Collected data entries
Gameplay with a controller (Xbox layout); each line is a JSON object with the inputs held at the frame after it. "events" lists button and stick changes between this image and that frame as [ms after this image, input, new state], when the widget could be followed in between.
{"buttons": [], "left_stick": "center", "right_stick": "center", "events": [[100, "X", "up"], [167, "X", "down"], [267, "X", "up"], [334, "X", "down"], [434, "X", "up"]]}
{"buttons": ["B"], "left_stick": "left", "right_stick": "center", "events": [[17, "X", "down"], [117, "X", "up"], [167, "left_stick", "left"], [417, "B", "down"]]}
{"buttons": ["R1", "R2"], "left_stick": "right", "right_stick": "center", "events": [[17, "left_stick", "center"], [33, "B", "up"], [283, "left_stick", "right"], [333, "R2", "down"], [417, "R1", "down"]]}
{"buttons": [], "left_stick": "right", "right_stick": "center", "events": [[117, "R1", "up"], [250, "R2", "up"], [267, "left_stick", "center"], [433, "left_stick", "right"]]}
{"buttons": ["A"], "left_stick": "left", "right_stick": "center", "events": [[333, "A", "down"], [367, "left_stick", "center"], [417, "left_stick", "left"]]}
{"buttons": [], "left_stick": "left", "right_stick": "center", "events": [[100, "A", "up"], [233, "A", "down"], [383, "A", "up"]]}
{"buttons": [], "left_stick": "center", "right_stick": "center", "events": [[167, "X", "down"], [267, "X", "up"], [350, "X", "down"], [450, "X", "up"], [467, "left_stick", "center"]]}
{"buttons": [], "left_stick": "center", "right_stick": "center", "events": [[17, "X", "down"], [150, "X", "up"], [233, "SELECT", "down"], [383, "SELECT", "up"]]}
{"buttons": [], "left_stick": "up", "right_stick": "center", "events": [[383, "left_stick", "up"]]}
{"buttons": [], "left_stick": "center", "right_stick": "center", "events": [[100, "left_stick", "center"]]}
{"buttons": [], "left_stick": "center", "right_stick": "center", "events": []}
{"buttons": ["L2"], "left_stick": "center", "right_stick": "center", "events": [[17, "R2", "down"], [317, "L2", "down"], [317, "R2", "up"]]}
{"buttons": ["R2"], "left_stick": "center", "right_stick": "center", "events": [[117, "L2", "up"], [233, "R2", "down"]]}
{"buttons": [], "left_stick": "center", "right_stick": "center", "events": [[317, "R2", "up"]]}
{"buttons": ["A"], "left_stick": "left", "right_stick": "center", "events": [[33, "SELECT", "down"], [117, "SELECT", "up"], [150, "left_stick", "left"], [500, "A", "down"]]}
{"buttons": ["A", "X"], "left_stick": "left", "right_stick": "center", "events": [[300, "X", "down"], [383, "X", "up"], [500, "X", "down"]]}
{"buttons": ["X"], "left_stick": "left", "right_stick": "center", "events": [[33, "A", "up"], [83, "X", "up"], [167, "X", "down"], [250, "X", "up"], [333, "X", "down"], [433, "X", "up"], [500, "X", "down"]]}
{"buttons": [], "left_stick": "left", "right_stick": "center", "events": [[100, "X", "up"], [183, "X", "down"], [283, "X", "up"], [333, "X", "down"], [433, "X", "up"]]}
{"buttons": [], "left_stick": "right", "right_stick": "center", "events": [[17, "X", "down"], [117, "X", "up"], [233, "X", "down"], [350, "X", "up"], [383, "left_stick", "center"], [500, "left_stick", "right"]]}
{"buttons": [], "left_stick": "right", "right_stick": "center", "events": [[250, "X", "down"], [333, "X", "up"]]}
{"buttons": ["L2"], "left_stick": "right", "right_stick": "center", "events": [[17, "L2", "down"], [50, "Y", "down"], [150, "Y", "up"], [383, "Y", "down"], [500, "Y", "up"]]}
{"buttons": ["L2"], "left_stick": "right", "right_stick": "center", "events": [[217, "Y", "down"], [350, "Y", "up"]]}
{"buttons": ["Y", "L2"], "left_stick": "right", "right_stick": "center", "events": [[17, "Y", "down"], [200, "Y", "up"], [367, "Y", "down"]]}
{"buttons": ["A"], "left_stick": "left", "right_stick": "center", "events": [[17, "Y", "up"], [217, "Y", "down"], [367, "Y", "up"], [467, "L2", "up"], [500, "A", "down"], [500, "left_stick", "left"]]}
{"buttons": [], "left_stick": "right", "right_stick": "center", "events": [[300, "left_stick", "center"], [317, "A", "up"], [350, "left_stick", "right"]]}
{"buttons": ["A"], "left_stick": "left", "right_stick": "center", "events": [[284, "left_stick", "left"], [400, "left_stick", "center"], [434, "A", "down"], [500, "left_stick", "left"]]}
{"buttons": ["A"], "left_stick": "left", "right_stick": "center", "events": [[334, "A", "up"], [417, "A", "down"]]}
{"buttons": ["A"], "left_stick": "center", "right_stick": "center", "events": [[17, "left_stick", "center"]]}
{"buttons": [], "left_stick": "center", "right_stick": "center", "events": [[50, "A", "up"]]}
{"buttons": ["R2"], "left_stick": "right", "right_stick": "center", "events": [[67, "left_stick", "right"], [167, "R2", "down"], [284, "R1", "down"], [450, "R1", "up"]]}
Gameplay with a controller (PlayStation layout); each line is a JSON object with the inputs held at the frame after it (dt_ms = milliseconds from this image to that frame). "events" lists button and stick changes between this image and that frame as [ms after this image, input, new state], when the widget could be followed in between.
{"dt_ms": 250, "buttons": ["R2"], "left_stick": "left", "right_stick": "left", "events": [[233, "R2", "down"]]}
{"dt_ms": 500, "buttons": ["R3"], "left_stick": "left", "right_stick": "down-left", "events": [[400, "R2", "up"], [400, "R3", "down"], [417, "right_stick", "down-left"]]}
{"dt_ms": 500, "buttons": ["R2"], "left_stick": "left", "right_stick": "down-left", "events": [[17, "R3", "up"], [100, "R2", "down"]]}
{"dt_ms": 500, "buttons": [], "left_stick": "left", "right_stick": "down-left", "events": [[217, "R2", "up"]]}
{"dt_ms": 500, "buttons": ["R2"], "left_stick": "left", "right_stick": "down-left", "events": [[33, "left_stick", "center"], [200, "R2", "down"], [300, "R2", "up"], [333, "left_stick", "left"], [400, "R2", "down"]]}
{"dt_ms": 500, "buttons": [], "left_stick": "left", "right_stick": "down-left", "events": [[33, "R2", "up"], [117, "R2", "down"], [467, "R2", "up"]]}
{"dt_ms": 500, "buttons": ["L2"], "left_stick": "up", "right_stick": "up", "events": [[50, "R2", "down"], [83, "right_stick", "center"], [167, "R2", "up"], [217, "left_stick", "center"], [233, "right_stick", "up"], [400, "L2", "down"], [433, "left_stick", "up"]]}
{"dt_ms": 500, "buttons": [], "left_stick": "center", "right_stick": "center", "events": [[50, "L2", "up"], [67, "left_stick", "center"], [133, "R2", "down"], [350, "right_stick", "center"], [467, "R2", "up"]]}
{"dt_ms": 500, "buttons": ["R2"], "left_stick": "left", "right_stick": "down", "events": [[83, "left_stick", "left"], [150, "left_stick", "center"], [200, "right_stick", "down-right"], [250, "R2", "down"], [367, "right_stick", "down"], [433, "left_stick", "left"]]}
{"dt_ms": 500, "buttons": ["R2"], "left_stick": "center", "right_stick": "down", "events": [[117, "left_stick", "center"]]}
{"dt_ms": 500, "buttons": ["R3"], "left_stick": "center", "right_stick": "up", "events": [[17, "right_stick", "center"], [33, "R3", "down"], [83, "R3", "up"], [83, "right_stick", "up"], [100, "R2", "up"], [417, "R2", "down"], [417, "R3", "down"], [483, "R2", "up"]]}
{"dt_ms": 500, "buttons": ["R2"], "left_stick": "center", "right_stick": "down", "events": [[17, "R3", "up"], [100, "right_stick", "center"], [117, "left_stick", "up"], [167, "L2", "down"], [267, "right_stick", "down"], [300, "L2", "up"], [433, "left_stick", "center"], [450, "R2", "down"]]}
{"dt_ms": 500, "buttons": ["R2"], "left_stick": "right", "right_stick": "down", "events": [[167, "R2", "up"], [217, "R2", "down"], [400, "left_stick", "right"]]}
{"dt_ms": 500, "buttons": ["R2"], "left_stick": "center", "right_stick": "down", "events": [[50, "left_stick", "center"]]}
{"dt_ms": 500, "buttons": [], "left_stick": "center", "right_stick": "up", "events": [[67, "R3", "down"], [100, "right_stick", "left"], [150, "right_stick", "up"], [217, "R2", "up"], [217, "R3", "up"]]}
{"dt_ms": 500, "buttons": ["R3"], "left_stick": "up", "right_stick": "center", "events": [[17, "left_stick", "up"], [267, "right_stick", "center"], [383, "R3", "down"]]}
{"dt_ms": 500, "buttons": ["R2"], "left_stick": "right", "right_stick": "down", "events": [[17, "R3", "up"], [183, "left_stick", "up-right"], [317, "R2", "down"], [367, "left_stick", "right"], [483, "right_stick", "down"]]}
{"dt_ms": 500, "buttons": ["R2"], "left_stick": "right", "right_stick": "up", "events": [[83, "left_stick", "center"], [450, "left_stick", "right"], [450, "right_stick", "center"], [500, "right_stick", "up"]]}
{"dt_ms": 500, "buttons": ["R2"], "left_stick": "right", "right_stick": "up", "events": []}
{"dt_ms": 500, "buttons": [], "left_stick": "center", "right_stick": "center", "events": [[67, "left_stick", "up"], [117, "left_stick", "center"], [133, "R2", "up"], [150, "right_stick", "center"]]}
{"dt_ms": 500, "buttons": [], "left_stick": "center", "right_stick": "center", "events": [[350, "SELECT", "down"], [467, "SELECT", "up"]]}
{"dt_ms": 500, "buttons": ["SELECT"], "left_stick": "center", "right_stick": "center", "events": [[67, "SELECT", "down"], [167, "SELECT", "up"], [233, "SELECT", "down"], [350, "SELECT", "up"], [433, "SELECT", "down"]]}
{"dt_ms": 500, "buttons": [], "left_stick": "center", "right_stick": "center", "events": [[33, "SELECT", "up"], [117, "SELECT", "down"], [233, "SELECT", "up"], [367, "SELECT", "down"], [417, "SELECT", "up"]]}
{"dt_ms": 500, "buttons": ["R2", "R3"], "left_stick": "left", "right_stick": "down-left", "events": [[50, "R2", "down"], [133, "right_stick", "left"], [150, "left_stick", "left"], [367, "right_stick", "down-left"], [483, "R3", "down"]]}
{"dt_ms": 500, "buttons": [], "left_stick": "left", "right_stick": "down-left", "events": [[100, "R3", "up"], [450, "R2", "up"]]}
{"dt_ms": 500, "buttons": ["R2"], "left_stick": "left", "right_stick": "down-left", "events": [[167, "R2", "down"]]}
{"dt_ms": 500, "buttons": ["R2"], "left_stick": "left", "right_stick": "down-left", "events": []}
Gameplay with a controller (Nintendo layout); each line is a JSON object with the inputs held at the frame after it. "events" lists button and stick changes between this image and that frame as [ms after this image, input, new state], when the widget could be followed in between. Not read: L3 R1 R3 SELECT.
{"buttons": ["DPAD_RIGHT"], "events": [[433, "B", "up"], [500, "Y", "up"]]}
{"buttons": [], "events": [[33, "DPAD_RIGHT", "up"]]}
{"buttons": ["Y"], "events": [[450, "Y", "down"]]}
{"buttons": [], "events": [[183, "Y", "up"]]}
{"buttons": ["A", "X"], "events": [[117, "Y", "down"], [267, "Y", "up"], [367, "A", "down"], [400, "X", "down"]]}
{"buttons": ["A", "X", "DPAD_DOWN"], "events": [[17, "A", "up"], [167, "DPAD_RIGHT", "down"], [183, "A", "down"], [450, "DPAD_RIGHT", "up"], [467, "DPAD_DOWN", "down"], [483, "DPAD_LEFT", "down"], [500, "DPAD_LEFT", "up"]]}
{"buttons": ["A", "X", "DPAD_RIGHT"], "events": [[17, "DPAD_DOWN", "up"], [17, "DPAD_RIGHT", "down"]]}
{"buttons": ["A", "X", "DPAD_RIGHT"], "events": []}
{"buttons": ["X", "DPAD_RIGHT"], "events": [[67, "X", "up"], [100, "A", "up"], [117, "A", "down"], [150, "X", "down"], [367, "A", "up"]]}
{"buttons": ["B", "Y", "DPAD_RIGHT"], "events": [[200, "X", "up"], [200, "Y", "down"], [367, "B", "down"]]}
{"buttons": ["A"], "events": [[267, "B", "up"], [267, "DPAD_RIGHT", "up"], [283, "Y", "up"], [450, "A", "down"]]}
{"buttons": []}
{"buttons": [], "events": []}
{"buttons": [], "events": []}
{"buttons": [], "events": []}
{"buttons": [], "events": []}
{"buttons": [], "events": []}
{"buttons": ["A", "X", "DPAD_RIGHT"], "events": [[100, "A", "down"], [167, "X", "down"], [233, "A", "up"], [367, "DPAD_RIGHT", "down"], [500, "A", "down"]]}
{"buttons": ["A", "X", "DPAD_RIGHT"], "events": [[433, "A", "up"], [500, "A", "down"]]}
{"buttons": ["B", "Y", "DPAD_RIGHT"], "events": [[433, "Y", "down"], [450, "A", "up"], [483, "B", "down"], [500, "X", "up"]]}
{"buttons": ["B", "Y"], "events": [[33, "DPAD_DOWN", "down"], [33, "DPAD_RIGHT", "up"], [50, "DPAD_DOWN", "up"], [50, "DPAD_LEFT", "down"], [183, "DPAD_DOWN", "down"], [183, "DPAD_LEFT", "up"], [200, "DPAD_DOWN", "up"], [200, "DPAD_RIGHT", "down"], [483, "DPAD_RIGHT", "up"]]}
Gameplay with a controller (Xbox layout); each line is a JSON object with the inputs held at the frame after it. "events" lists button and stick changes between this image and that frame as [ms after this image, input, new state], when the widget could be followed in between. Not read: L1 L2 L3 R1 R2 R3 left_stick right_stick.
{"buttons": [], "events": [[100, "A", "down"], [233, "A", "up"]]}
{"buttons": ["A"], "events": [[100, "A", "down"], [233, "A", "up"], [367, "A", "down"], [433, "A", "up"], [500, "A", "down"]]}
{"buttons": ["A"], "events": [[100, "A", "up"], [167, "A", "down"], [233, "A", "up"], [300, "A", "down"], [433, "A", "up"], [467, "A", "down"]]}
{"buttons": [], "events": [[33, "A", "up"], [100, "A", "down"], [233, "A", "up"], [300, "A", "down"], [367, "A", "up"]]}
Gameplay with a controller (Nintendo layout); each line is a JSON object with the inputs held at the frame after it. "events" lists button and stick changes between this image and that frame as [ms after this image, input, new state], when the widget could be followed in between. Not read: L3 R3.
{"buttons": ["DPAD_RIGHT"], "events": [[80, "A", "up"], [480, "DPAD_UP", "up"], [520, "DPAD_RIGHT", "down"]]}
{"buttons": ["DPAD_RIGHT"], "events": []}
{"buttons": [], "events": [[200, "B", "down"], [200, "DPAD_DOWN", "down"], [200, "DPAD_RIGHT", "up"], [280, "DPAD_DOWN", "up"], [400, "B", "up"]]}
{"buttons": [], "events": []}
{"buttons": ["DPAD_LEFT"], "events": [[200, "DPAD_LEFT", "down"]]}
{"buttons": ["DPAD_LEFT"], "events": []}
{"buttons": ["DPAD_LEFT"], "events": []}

* [HOW TO COMPLETE THIS TASK]
Return a copy of each line in the entries that carries the string "read".

* [ANSWER BOX]
Gameplay with a controller (Nintendo layout); each line is a JSON object with the inputs held at the frame after it. "events" lists button and stick changes between this image and that frame as [ms after this image, input, new state], when the widget could be followed in between. Not read: L3 R1 R3 SELECT.
Gameplay with a controller (Xbox layout); each line is a JSON object with the inputs held at the frame after it. "events" lists button and stick changes between this image and that frame as [ms after this image, input, new state], when the widget could be followed in between. Not read: L1 L2 L3 R1 R2 R3 left_stick right_stick.
Gameplay with a controller (Nintendo layout); each line is a JSON object with the inputs held at the frame after it. "events" lists button and stick changes between this image and that frame as [ms after this image, input, new state], when the widget could be followed in between. Not read: L3 R3.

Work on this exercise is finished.